You can’t legislate morality. Or so they saying goes.
This argument is used by people who support abortion rights, saying that even if we make laws against abortion, it won’t help until the root issue is confronted. But a new study shows otherwise.
Certainly no law can make a person’s moral core change, but legislation is affecting the number of abortions performed.
According to US News, pro-life laws that have been created “since 1990 in some 34 states have helped to slash abortion rates by over 22 percent.” The report cites the scholarly journal, State Politics & Policy Quarterly, which found:
Reviewing abortion data as far back as the 1960s, the report said that use of the procedure surged until the 1990s when states started enacting anti-abortion restrictions, such as requiring women to wait before having an abortion, notifying parents of teens, and cutting Medicaid expenses.
The report says that “Parental involvement and notification laws do seem to work to curb teen abortion rates by about 15 percent” and “cutting Medicaid funding is credited with reducing tax funded abortion by 9 percent.” It concludes:
"The results indicate that enforced laws result in significantly larger in-state abortion declines than nullified laws… results indicated that various types of legislation had disparate and predictable effects on different subsets of the population. For instance, parental involvement laws have a large effect on the abortion rate for minors and virtually no effect on the abortion rate for adults. These results provide further evidence that anti-abortion legislation results in declines in the number of abortions that take place within the boundaries of a given state.”

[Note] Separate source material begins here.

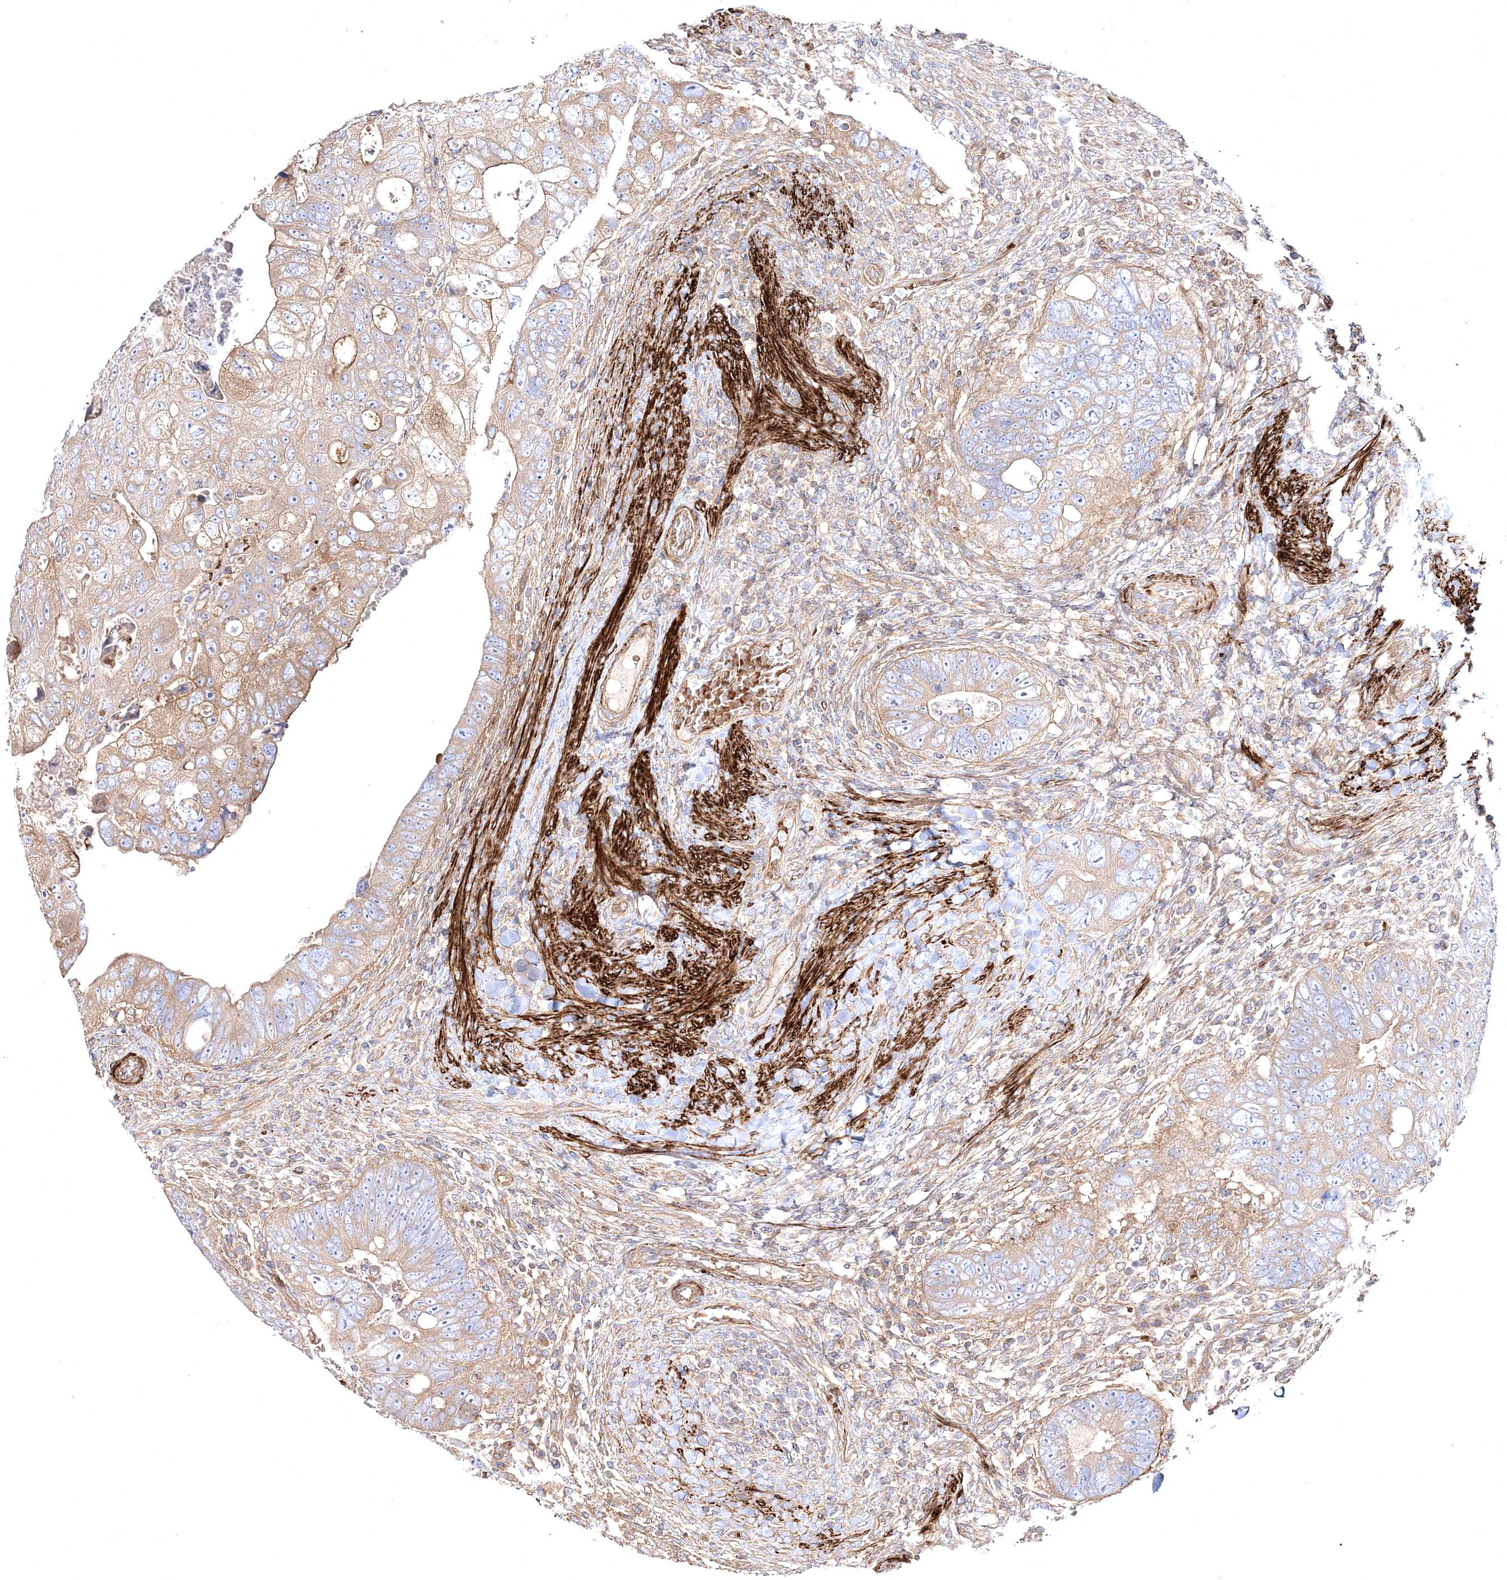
{"staining": {"intensity": "weak", "quantity": ">75%", "location": "cytoplasmic/membranous"}, "tissue": "colorectal cancer", "cell_type": "Tumor cells", "image_type": "cancer", "snomed": [{"axis": "morphology", "description": "Adenocarcinoma, NOS"}, {"axis": "topography", "description": "Rectum"}], "caption": "A photomicrograph showing weak cytoplasmic/membranous expression in approximately >75% of tumor cells in colorectal adenocarcinoma, as visualized by brown immunohistochemical staining.", "gene": "ZSWIM6", "patient": {"sex": "male", "age": 59}}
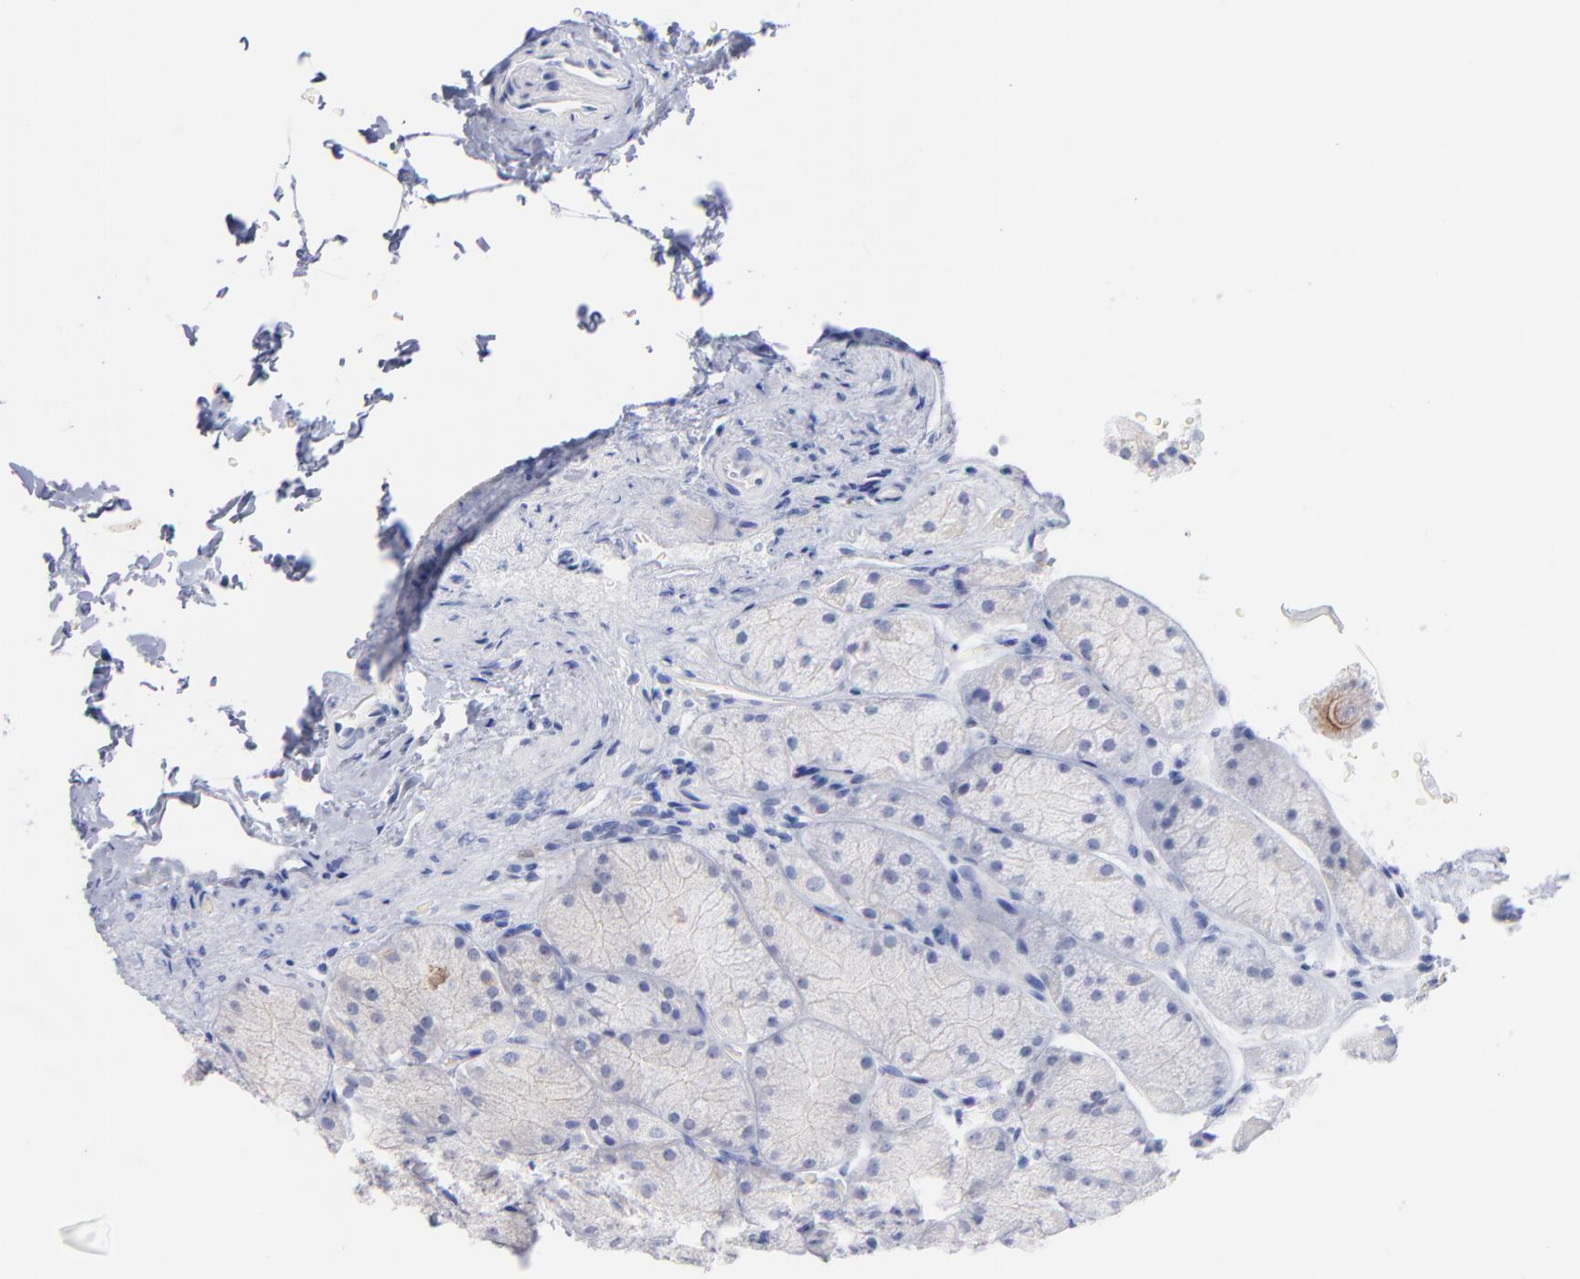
{"staining": {"intensity": "negative", "quantity": "none", "location": "none"}, "tissue": "stomach", "cell_type": "Glandular cells", "image_type": "normal", "snomed": [{"axis": "morphology", "description": "Normal tissue, NOS"}, {"axis": "topography", "description": "Stomach, upper"}], "caption": "This photomicrograph is of benign stomach stained with immunohistochemistry (IHC) to label a protein in brown with the nuclei are counter-stained blue. There is no positivity in glandular cells. Nuclei are stained in blue.", "gene": "BID", "patient": {"sex": "female", "age": 56}}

What’s notable about this, besides the obvious and substantial decrease in abortion, is that state laws show no sign of simmering when it comes to pro-life legislation. This article reports on various legislation that was being considered on March 4. Since then Minnesota has added a fetal pain bill like the one that drove late-term abortionist Leroy Carhart out of Nebraska last year. And this week it passed the first stages of its proposed fetal cloning bill. This year, the state of Florida has introduced 18 pro-life bills. Frankly, I have lost track of the bills running through state houses, and governor’s desks these days. It’s really that many.While no bill actually will make abortion illegal in the United States, as we continue to pray, each one is a step closer to forming a culture of life in our nation.
The prayer force against the shedding of innocent blood has been growing exponentially each year. A scientist would say that that correlation isn’t appropriate on which to draw a conclusion. But I think I’ll remain on the prayer side of the issue just the same. Sometimes because we can’t see what’s happening at the moment we pray, it’s easy to get discouraged. Don’t! When was the last time you could lose count of the number of pro-life bills sitting in state capitals? That’s the result of prayer. It will never be proven by science, but it will be proven by history—which still belongs to the intercessors.
It seems that “legislating morality” has a positive effect on a nation after all.